Race 2: Horse C breaks alertly, but not as quickly as Horse A above. He trips the beam 5.30 seconds after the start. He wins the race wire to wire, and the final time is once again reported as 1:36.00. The total time needed to complete this race from gate to wire was 1:36.00 seconds plus the 5.30 seconds of “untimed” racing, for a total of 1:41.30.

Horse B clearly ran the faster race — .30 seconds equals roughly two full lengths in racing parlance — yet a potential horse bettor attempting to compare the two horses would be presented with identical times. That, in a nutshell, is the main quibble with run-ups.

“Accuracy matters. This is a watershed moment for American racing,” Thoroughbred Idea Foundation Executive Director Patrick Cummings wrote in a blog post after Canterbury made its announcement last week. “For more than a century, we have endured inaccuracy in racing’s most fundamental data points — time and distance. The inconsistencies created by running and timing races with run-up are too numerous to count, but this is a much-needed first step towards embracing accuracy — for horseplayers, horse owners, and any stakeholder in the sport.”

‘Not as easy as you think’

There’s actually another North American venue that times some of its races straight out of the gate. That’d be Pimlico, which is owned by 1/ST (aka the Stronach Group) — although the Baltimore track’s decision to abandon run-ups for 6-furlong races was less intentional than one might assume.

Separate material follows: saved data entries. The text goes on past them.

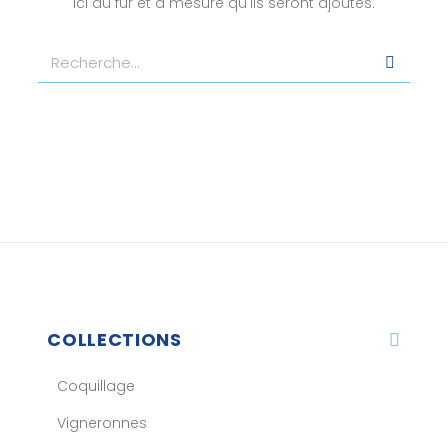
ici au fur et à mesure qu'ils seront ajoutés.
COLLECTIONS
Coquillage
Vigneronnes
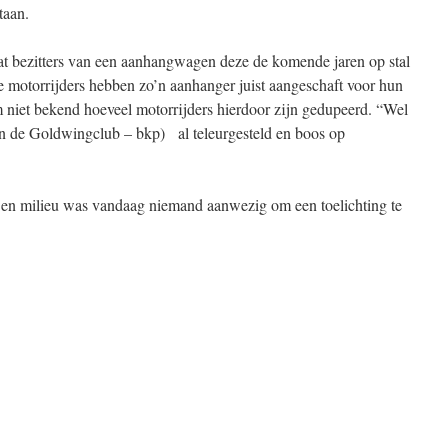
taan.
dat bezitters van een aanhangwagen deze de komende jaren op stal
 motorrijders hebben zo’n aanhanger juist aangeschaft voor hun
m niet bekend hoeveel motorrijders hierdoor zijn gedupeerd. “Wel
 van de Goldwingclub – bkp) al teleurgesteld en boos op
ur en milieu was vandaag niemand aanwezig om een toelichting te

As Mike Rogers, president of 1/ST’s racing division, explained to US Bets, Pimlico was recently preparing to shift its timing system when it surveyed the 6-furlong course and realized it was about eight feet short of its prescribed distance. The run-up on that course happened to be exactly eight feet, so Pimlico simply began starting its timer for 6-furlong races as soon as the gate opened.

1/ST does not, however, have any imminent plans to eliminate run-ups for other distances at Pimlico or at its other tracks, which include Gulfstream and Santa Anita. This is because, as Rogers explained, “Some of the run-ups, it’s really hard to modify.”

Using Pimlico’s 6-furlong course as an example, Rogers said, “I would like to have backed that starting gate up even further, but we’re already at the turn and we have a carve-out for the outside lane. If I were to give them just a little bit of run-up, it would cost field size because I can’t use the stalls on the inside.

“Every track has these little nuances; it’s not as easy as you think it is. At some places, it (getting rid of a run-up) might be easy, but at others, making a slight change can be really challenging.”

Rogers agreed that “minimizing the run-up is the right thing to do,” suggesting that “when you can’t modify the run-up, the next best thing to do is to give people the data.”

By this he means that bettors be provided with two times for a given race: the true time from the starting gate to the finish line and the “run-up” time from the start line (where the beam is) to the finish line.

“To modify the run-ups is harder than just giving the bettor the data,” Rogers added. “Running 22 [seconds] flat for a first quarter with no run-up is different than running 22 with a 50-foot run-up. If a horse is running 22 with no run-up, that horse is freakin’ moving.”